For what its worth there is also a specification for the playback level for films, which is treated almost religiously in film mixing stages but we can only wish the same was true of commercial movie theatres, which it seems is more based on who complains the loudest ie either “ITS TOO LOUD” (turn it down), or “I can’t understand the dialogue” (turn it up). Sadly the former complaint is often caused by amps & speakers that cannot handle the volume & what the people are actually complaining about is distortion, not level… I experienced such problems first hand a few years ago when a director complained about how his film was sounding in the theatres. He had been very happy throughout the mixing process & double head screening, so was mostly concerned that it was a print problem. I agreed to join him at one of the theatres where it was screening so we could check it out. We arrived between screenings, got the manager involved & asked them to play the first five minutes for us.

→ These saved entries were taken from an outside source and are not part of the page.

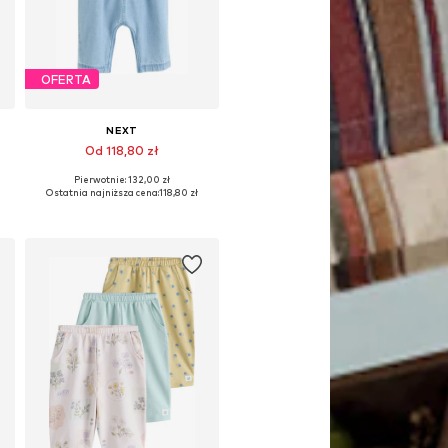
OFERTA
NEXT
Od 118,80 zł
Pierwotnie: 132,00 zł
Dostępne rozmiary: 62, 68, 74, 80, 86, 98
Ostatnia najniższa cena:
118,80 zł
Dodaj do koszyka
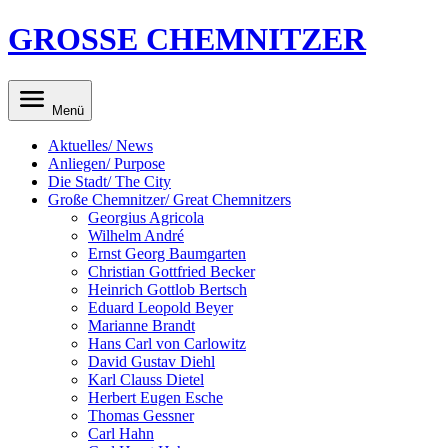
GROSSE CHEMNITZER
Menü
Aktuelles/ News
Anliegen/ Purpose
Die Stadt/ The City
Große Chemnitzer/ Great Chemnitzers
Georgius Agricola
Wilhelm André
Ernst Georg Baumgarten
Christian Gottfried Becker
Heinrich Gottlob Bertsch
Eduard Leopold Beyer
Marianne Brandt
Hans Carl von Carlowitz
David Gustav Diehl
Karl Clauss Dietel
Herbert Eugen Esche
Thomas Gessner
Carl Hahn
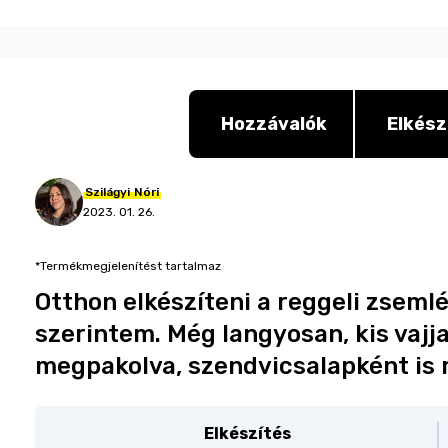
Hozzávalók
Elkész
Szilágyi
Nóri
2023. 01. 26.
*Termékmegjelenítést tartalmaz
Otthon elkészíteni a reggeli zseml
szerintem. Még langyosan, kis vajj
megpakolva, szendvicsalapként is m
Elkészítés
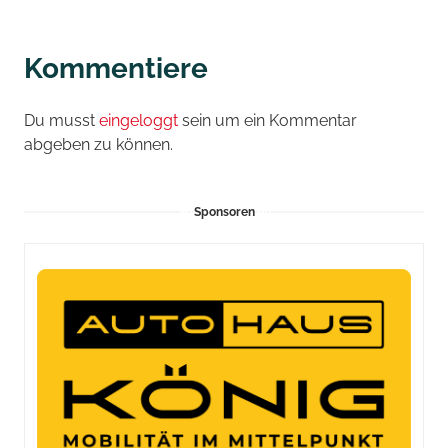
Kommentiere
Du musst
eingeloggt
sein um ein Kommentar
abgeben zu können.
Sponsoren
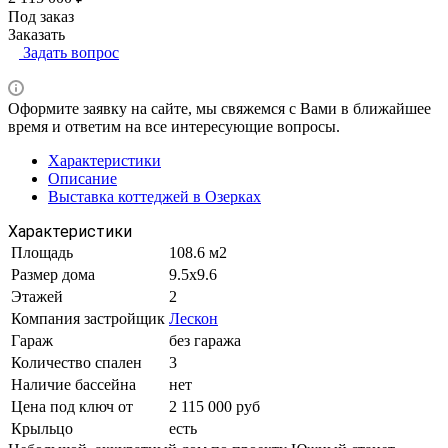
Под заказ
Заказать
Задать вопрос
Оформите заявку на сайте, мы свяжемся с Вами в ближайшее
время и ответим на все интересующие вопросы.
Характеристики
Описание
Выставка коттеджей в Озерках
Характеристики
Площадь
108.6 м2
Размер дома
9.5х9.6
Этажей
2
Компания застройщик
Лескон
Гараж
без гаража
Количество спален
3
Наличие бассейна
нет
Цена под ключ от
2 115 000 руб
Крыльцо
есть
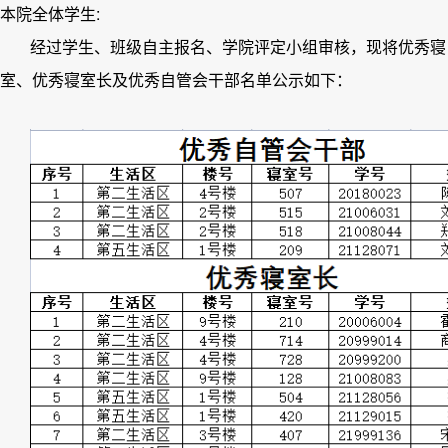
:
本院全体学生
经过学生、班级自主报名、学院评定小组审核，现将优秀寝
室、优秀寝室长及优秀自管会干部名单公示如下：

It took two minutes to see what the problem was – this theatre was so crap it had its monitoring set up so the Left, Centre & Right speakers were all coming out one centre speaker, and the stereo surrounds weren’t stereo at all – they were mono! Aside from that, when they stopped the projector there was an earth hum coming from the speakers which was so loud that if it was on a piece of dialogue we would have cued it for ADR. All I could do was quietly suggest that film maker never screens his films in that theatre again & I made a mental note to never go & see a film in that theatre. After the millions of dollars spent making the film, here at the last step it was being reduced to less than what you might expect from a no budget film with practically no sound post production. And they have the nerve to charge the same price as a properly functioning theatre!?! ARG!!!! May they rot in hell!!!!!